The National Association of Evangelicals is in sympathy with the basic bargaining objectives of organized labor and defends the right of unions to negotiate for proper wages, hours and working conditions. The Association also champions liberty of conscience, which is set forth in the Holy Scriptures and recognized as an inalienable right both by the Declaration of Independence and the Constitution of the United States.
While it is recognized that many individual workers are benefited by the efforts and achievements of labor unions, in no case should a worker be compelled to pay any part of dues to be used by the union for political or other activities not directly related to negotiations with management for wage rates or proper working conditions. Workers have a responsibility to share the costs of the services which benefit them.

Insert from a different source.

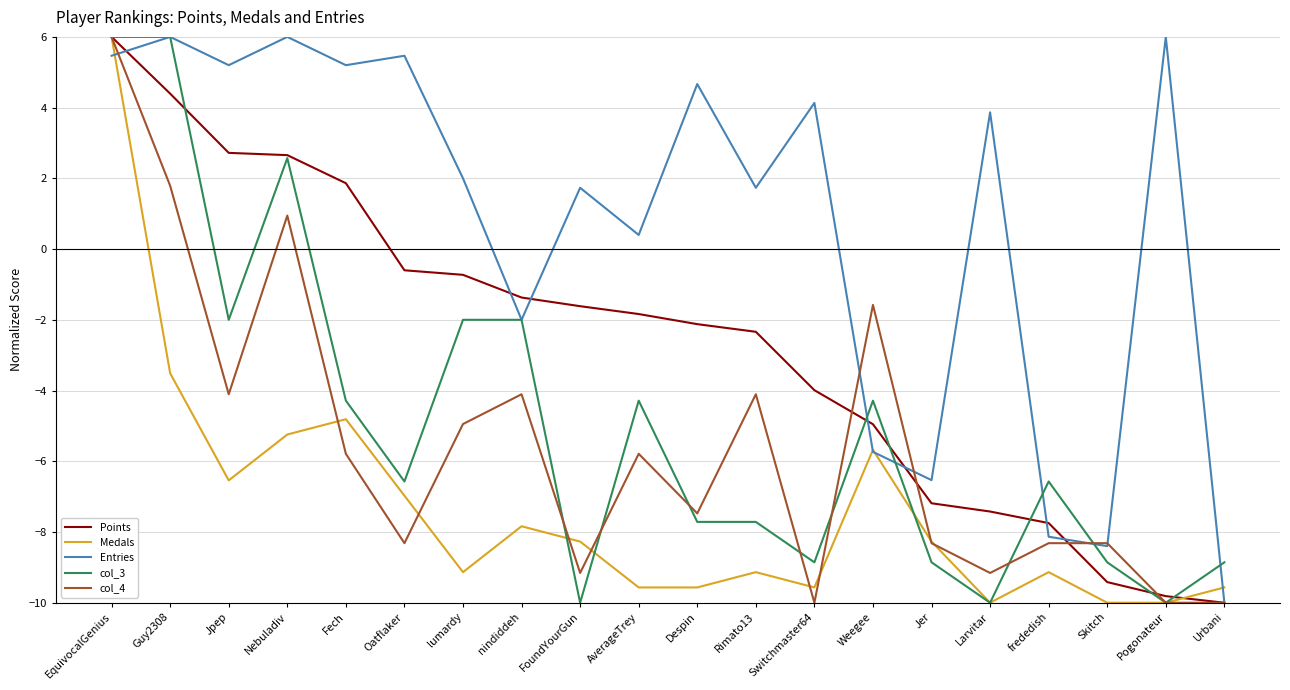

What is the maximum value shown in the chart?

6.0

No opposition should be raised against, and no penalties or disabilities applied to those who choose not to belong to labor unions for reasons of religious convictions. The U. S. Supreme Court has recently held in the Allen case and the Street case that dues could not be compulsorily collected from dissenting employees and used for political purposes.
In harmony with the conscientious convictions of those who do not want to join labor unions, it should be understood that the payment of a collective bargaining fee would not make the individual a member of the union, nor should he be required to take an oath, attend union meetings, or engage in any other activity in violation of his conscience. Provision should be made for those who have such convictions to be able to appeal to an agency of the United States government such as the Fair Employment Practices Commission.